2016 tot en met 2018
De verzoeken voor de jaren 2016 tot en met 2018 zijn binnen de vijfjaarstermijn van artikel 45aa van de UR IB 2001 ingediend.
Belanghebbende stelt dat zij ten onrechte belasting (loonheffing respectievelijk inkomstenbelasting) betaalt over de uitkeringen die zij ontvangt van de verzekeringsmaatschappijen. Zij stelt dat sprake is van een onbelaste schade-uitkering. Ter onderbouwing heeft belanghebbende onder andere de polisvoorwaarden van de verzekeringen overgelegd. Ook stelt belanghebbende dat de verzekeringsmaatschappijen niet bevoegd zijn om belasting te innen.
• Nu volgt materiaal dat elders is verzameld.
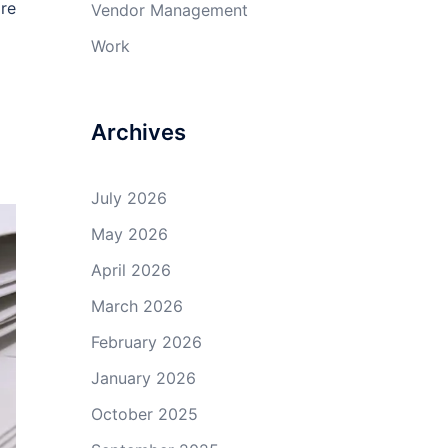
are
Vendor Management
Work
Archives
July 2026
May 2026
April 2026
March 2026
February 2026
January 2026
October 2025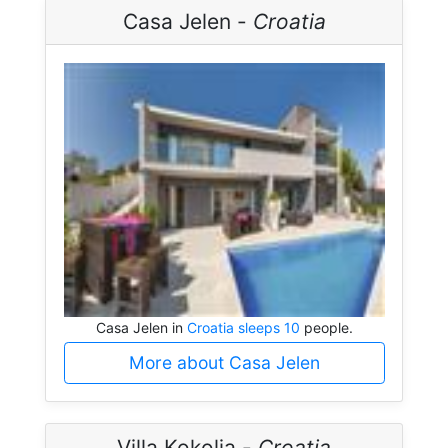
Casa Jelen -
Croatia
Casa Jelen in
Croatia sleeps 10
people.
More about Casa Jelen
Villa Kokolja -
Croatia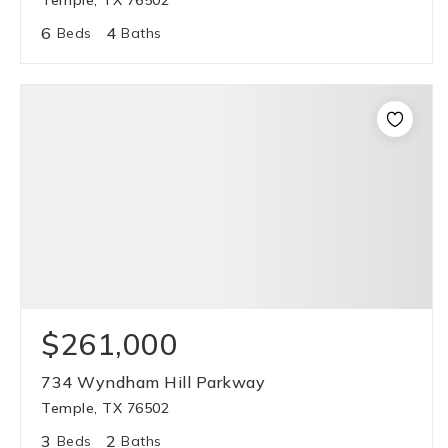
Temple, TX 76502
6
4
Beds
Baths
$261,000
734 Wyndham Hill Parkway
Temple, TX 76502
3
2
Beds
Baths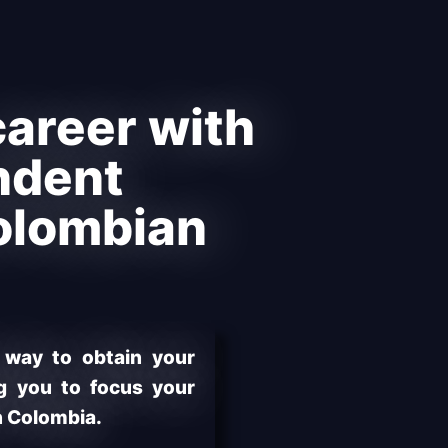
areer with
ndent
olombian
 way to obtain your
ng you to focus your
n Colombia.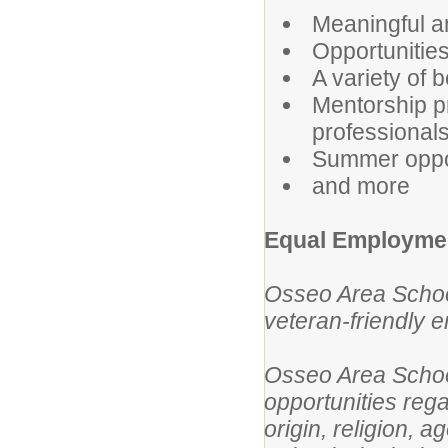
Meaningful a
Opportunities
A variety of b
Mentorship p
professional
Summer oppor
and more
Equal Employmen
Osseo Area School
veteran-friendly 
Osseo Area Schoo
opportunities rega
origin, religion, a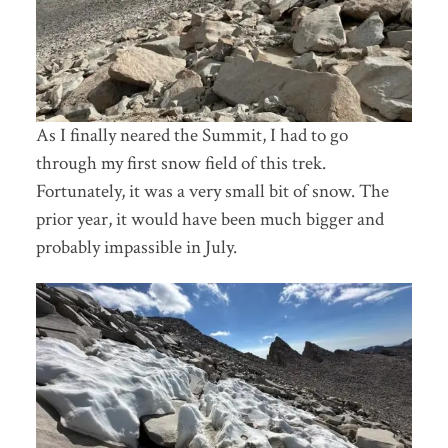
As I finally neared the Summit, I had to go
through my first snow field of this trek.
Fortunately, it was a very small bit of snow. The
prior year, it would have been much bigger and
probably impassible in July.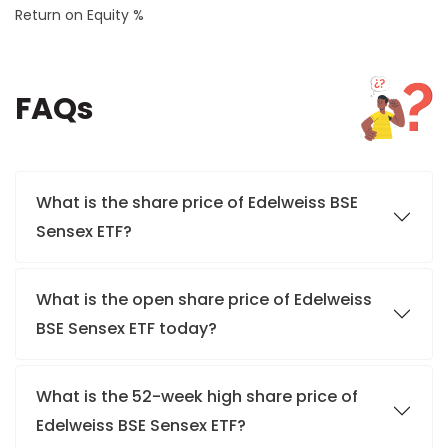
Return on Equity %
FAQs
What is the share price of Edelweiss BSE
Sensex ETF?
What is the open share price of Edelweiss
BSE Sensex ETF today?
What is the 52-week high share price of
Edelweiss BSE Sensex ETF?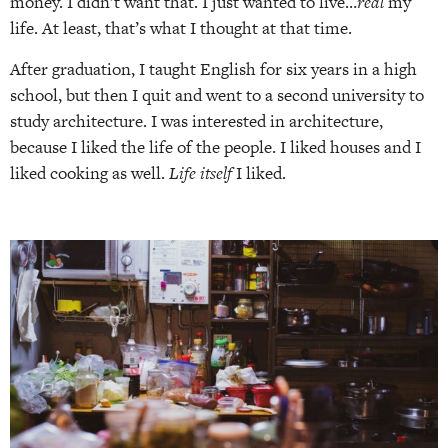
money. I didn’t want that. I just wanted to live…
real
my
life. At least, that’s what I thought at that time.
After graduation, I taught English for six years in a high
school, but then I quit and went to a second university to
study architecture. I was interested in architecture,
because I liked the life of the people. I liked houses and I
liked cooking as well.
Life itself
I liked.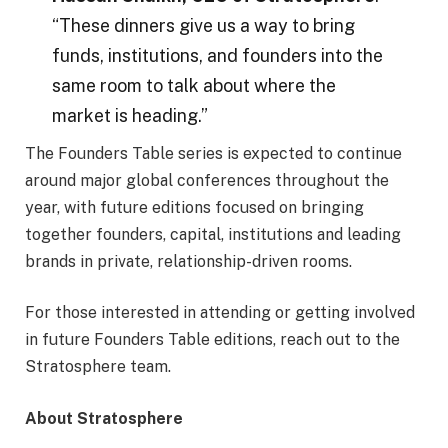
“These dinners give us a way to bring
funds, institutions, and founders into the
same room to talk about where the
market is heading.”
The Founders Table series is expected to continue
around major global conferences throughout the
year, with future editions focused on bringing
together founders, capital, institutions and leading
brands in private, relationship-driven rooms.
For those interested in attending or getting involved
in future Founders Table editions, reach out to the
Stratosphere team.
About Stratosphere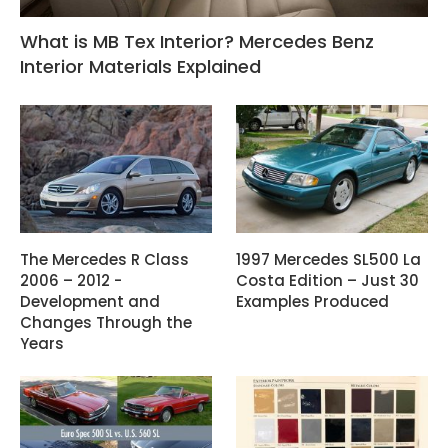
What is MB Tex Interior? Mercedes Benz
Interior Materials Explained
The Mercedes R Class
1997 Mercedes SL500 La
2006 – 2012 -
Costa Edition – Just 30
Development and
Examples Produced
Changes Through the
Years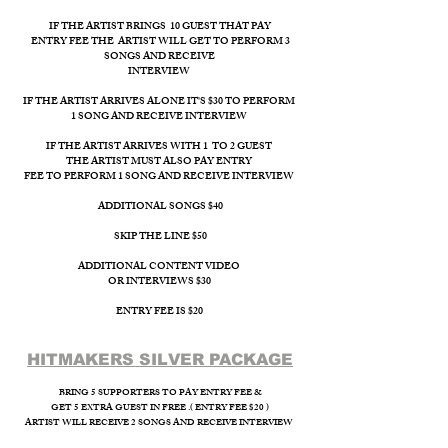
IF THE ARTIST BRINGS 10 GUEST THAT PAY
ENTRY FEE THE ARTIST WILL GET TO PERFORM 3
SONGS AND RECEIVE
INTERVIEW ​
IF THE ARTIST ARRIVES ALONE IT'S $30 TO PERFORM
1 SONG AND RECEIVE INTERVIEW
IF THE ARTIST ARRIVES WITH 1 TO 2 GUEST
THE ARTIST MUST ALSO PAY ENTRY
FEE TO PERFORM 1 SONG AND RECEIVE INTERVIEW
ADDITIONAL SONGS $40
SKIP THE LINE $50
ADDITIONAL CONTENT VIDEO
OR INTERVIEWS $30
ENTRY FEE IS $20
HITMAKERS SILVER PACKAGE​
BRING 5 SUPPORTERS TO PAY ENTRY FEE &
GET 5 EXTRA GUEST IN FREE .( ENTRY FEE $20 )
ARTIST WILL RECEIVE 2 SONGS AND RECEIVE INTERVIEW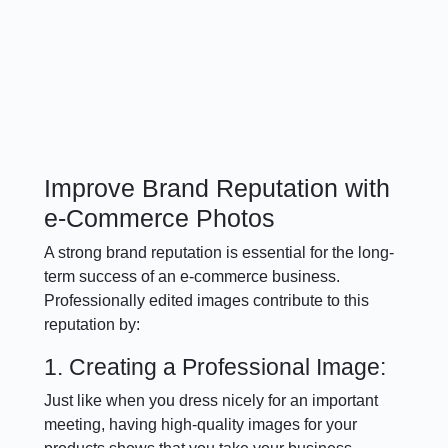
Improve Brand Reputation with
e-Commerce Photos
A strong brand reputation is essential for the long-
term success of an e-commerce business.
Professionally edited images contribute to this
reputation by:
1. Creating a Professional Image:
Just like when you dress nicely for an important
meeting, having high-quality images for your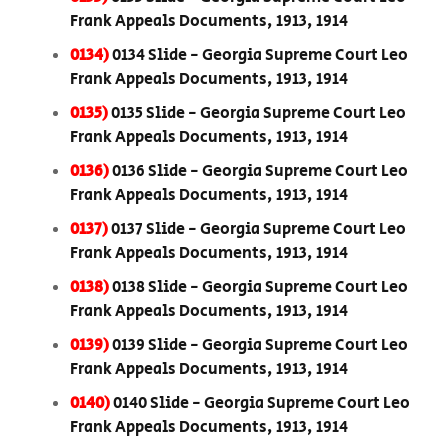
Frank Appeals Documents, 1913, 1914
0134)
0134 Slide - Georgia Supreme Court Leo
Frank Appeals Documents, 1913, 1914
0135)
0135 Slide - Georgia Supreme Court Leo
Frank Appeals Documents, 1913, 1914
0136)
0136 Slide - Georgia Supreme Court Leo
Frank Appeals Documents, 1913, 1914
0137)
0137 Slide - Georgia Supreme Court Leo
Frank Appeals Documents, 1913, 1914
0138)
0138 Slide - Georgia Supreme Court Leo
Frank Appeals Documents, 1913, 1914
0139)
0139 Slide - Georgia Supreme Court Leo
Frank Appeals Documents, 1913, 1914
0140)
0140 Slide - Georgia Supreme Court Leo
Frank Appeals Documents, 1913, 1914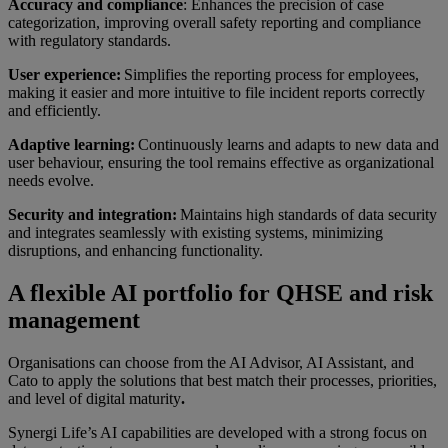
Accuracy and compliance
: Enhances the precision of case
categorization, improving overall safety reporting and compliance
with regulatory standards.
User experience:
Simplifies the reporting process for employees,
making it easier and more intuitive to file incident reports correctly
and efficiently.
Adaptive learning:
Continuously learns and adapts to new data and
user behaviour, ensuring the tool remains effective as organizational
needs evolve.
Security and integration:
Maintains high standards of data security
and integrates seamlessly with existing systems, minimizing
disruptions, and enhancing functionality.
A flexible AI portfolio for QHSE and risk
management
Organisations can choose from the AI Advisor, AI Assistant, and
Cato to apply the solutions that best match their processes, priorities,
and level of digital maturity
.
Synergi Life’s AI capabilities are developed with a strong focus on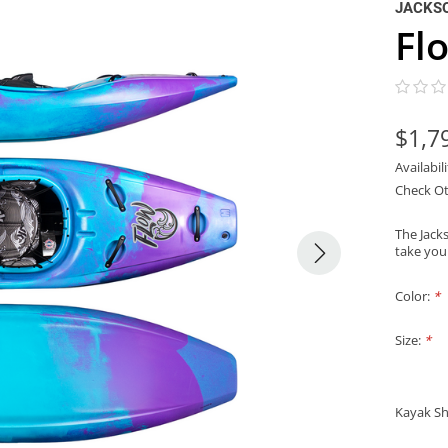
JACKS
Fl
$1,7
Availabil
Check Ot
The Jacks
take your
Color:
*
Size:
*
Kayak Sh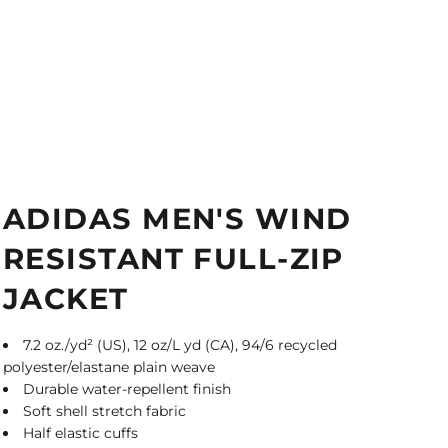
ADIDAS MEN'S WIND
RESISTANT FULL-ZIP
JACKET
7.2 oz./yd² (US), 12 oz/L yd (CA), 94/6 recycled
polyester/elastane plain weave
Durable water-repellent finish
Soft shell stretch fabric
Half elastic cuffs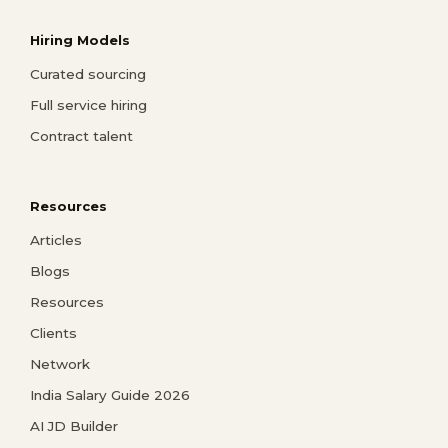
Hiring Models
Curated sourcing
Full service hiring
Contract talent
Resources
Articles
Blogs
Resources
Clients
Network
India Salary Guide 2026
AI JD Builder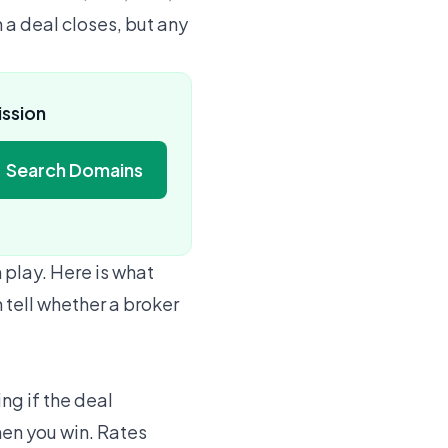
 a deal closes, but any
ission
Search Domains
 play. Here is what
 tell whether a broker
ng if the deal
hen you win. Rates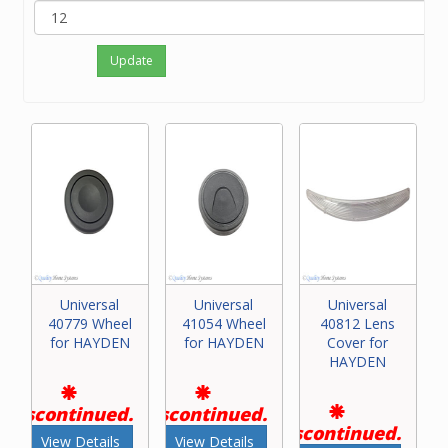
Update
Universal
Universal
Universal
40779 Wheel
41054 Wheel
40812 Lens
for HAYDEN
for HAYDEN
Cover for
HAYDEN
Discontinued.
Discontinued.
Discontinued.
View Details
View Details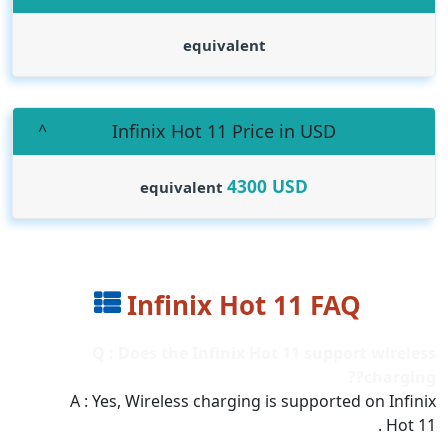
equivalent
Infinix Hot 11 Price in USD
4300
USD
equivalent
Infinix Hot 11 FAQ
Q : Does the Infinix Hot 11 support wireless
charging??
A : Yes, Wireless charging is supported on Infinix
Hot 11 .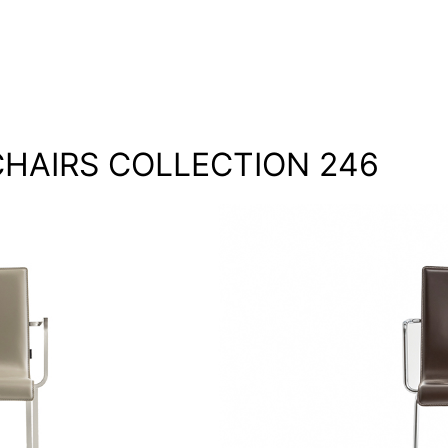
HAIRS COLLECTION 246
Ten slotte stelt belanghebbende dat bij haar uitkeringen ten onrechte ‘code 32’ is vermeld, omdat zij geen werknemer is.
Op grond van artikel 3.1, tweede lid, onderdeel d, en artikel 3.100, eerste lid, onderdeel b, in samenhang bezien met artikel 3.124, eerste lid, onderdeel c, van de Wet IB 2001, behoren periodieke uitkeringen ter zake van invaliditeit, ziekte of ongeval tot het belastbare inkomen uit werk en woning.
Naar het oordeel van de rechtbank zijn de door belanghebbende ontvangen uitkeringen terecht in de belastingheffing betrokken. Uit de polisvoorwaarden en de overige door belanghebbende overgelegde stukken blijkt dat sprake is van periodieke uitkeringen, welke uitkeringen dienen ter voorziening van inkomen. Het gaat dus niet om een uitkering ter dekking van incidentele schade. De uitkeringen die belanghebbende ontvangt zijn periodieke uitkeringen ter zake van invaliditeit, ziekte of ongeval en behoren tot het belastbare inkomen uit werk en woning.
Met betrekking tot de stelling van belanghebbende dat de verzekeringsmaatschappijen niet bevoegd zijn om belasting in te houden, merkt de rechtbank het volgende op. Op grond van artikel 34, eerste lid, van de Wet op de loonbelasting 1964 kunnen ter vergemakkelijking van de heffing van de inkomstenbelasting regels worden gesteld ingevolge welke de loonbelasting mede wordt geheven van natuurlijke personen die periodieke uitkeringen genieten. Vervolgens volgt uit artikel 11, eerste lid, onderdeel a sub 2, van het Uitvoeringsbesluit loonbelasting 1965 dat loonbelasting wordt geheven over periodieke uitkeringen ter zake van invaliditeit, ziekte of ongeval.2 Op grond van het tweede lid van dat artikel worden deze periodieke uitkeringen aangemerkt als loon uit vroegere arbeid. Uit deze wettelijke bepalingen volgt dat de verzekeringsmaatschappijen niet alleen bevoegd, maar ook verplicht zijn om loonheffing in te houden op de uitkeringen van belanghebbende. Ten overvloede merkt de rechtbank nog op dat de ingehouden loonheffing verrekend is met de op aanslagen verschuldigde inkomstenbelasting en premie volksverzekeringen en dat deze inhoudingen hebben geleid tot een lager te betalen bedrag.
De ‘code 32’, zoals door belanghebbende aangehaald, is naar de rechtbank begrijpt, een code die uitvoering geeft aan de onder 3.11 genoemde bepalingen ter vergemakkelijking van de heffing van inkomstenbelasting. Er wordt loonheffing ingehouden op de uitkeringen van belanghebbende als ware sprake van loon uit vroegere arbeid. Dit betekent niet dat sprake is van loon. Deze code wordt enkel administratief gehanteerd om deze inhouding van loonheffing te bewerkstelligen.
Ter zitting heeft belanghebbende gesteld ook de door haar betaalde bijdrage Zorgverzekeringswet terug te willen ontvangen. Er is echter geen beroep ingesteld tegen een beslissing over aanslagen in de inkomensafhankelijke bijdrage Zorgverzekeringswet. Ten overvloede merkt de rechtbank op dat het hiervoor gegeven oordeel ook geldt voor een eventueel betaalde bijdrage Zorgverzekeringswet.
De inspecteur heeft terecht de verzoeken om ambtshalve vermindering van de aanslagen over de jaren 2016 tot en met 2018 afgewezen.